Emily Balskus, professor of chemistry and chemical biology at Harvard and senior author on the Science paper said she and her colleagues turned to the University of Minnesota team's adductomics approach due to the lack of knowledge around the structure of colibactin.
"We had some hypotheses about what structural features [colibactin adducts] might contain based on work we had done previously studying the biosynthetic enzymes that make the toxin, but no one has managed to isolate the intact toxin, and it's clear that there are a lot of gaps in our understanding of its structure," she said. "So we didn't want to make any assumptions about what the structure might look like and wanted to really look for adducts in a completely unbiased way."
Balskus said that while work by her lab and others had suggested colibactin might be capable of directly reacting with DNA, "people had not shown that in a biologically relevant setting."
And, in fact, their initial efforts using standard metabolomic approaches to identify differences in DNA samples from HeLa cells exposed to colibactin-producing and non-producing E. coli strains proved unsuccessful.
Using the unbiased adductomics approach, the researchers were able to show that human cell lines treated with colibactin-producing E. coli contained colibactin-DNA adducts and that metabolites derived from this adduct were present in mice infected with colibactin-producing E. coli.
Balskus said the causal link between these E. coli strains and colorectal cancer is still being developed, though multiple studies have demonstrated a correlation between the two.
"Moving forward, a big question is if we can find these adducts in patient tumor samples," she said.
Balbo said that in addition to continuing development of the adductomics methodology, she and her colleagues are using the approach to address DNA adduct questions of their own.
In addition to more comprehensively characterizing adducts produced by behaviors like smoking and drinking as well as exposure to different chemicals known to produce DNA damage, the researchers are working to characterize adducts produced by exposure to chemotherapeutic drugs.
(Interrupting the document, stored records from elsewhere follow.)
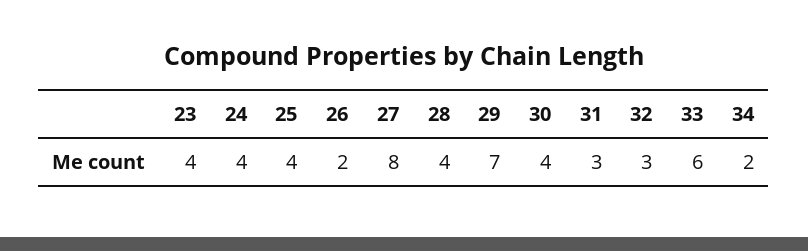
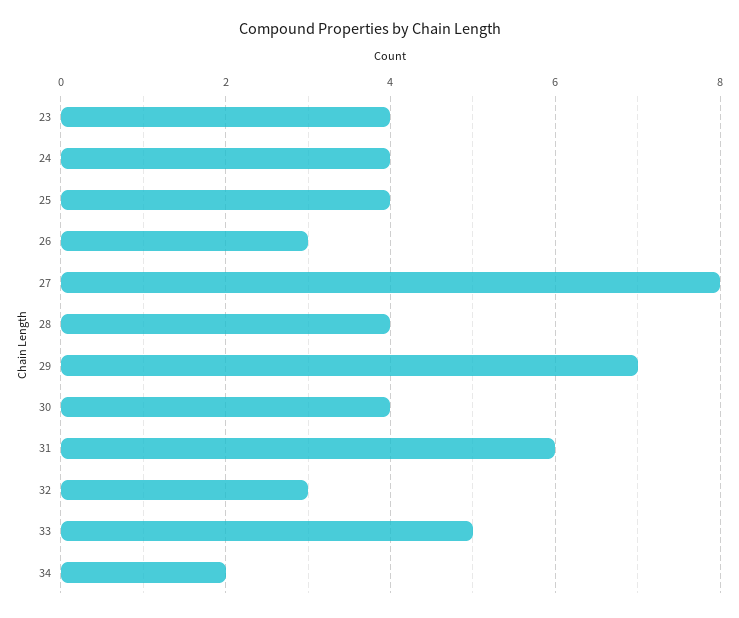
  {
    "23": 4,
    "24": 4,
    "25": 4,
-   "26": 2,
+   "26": 3,
    "27": 8,
    "28": 4,
    "29": 7,
    "30": 4,
-   "31": 3,
+   "31": 6,
    "32": 3,
-   "33": 6,
+   "33": 5,
    "34": 2
  }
"A lot of [chemotherapies] have interactions with DNA, and we're trying to better characterize these interactions," Balbo said, noting that this could help them better understand why patients may be more or less susceptible to side effects from treatment or more or less likely to benefit from a particular therapy.
They are also working with pharmaceutical firms using the method to complement existing genotoxic screening methods, she said.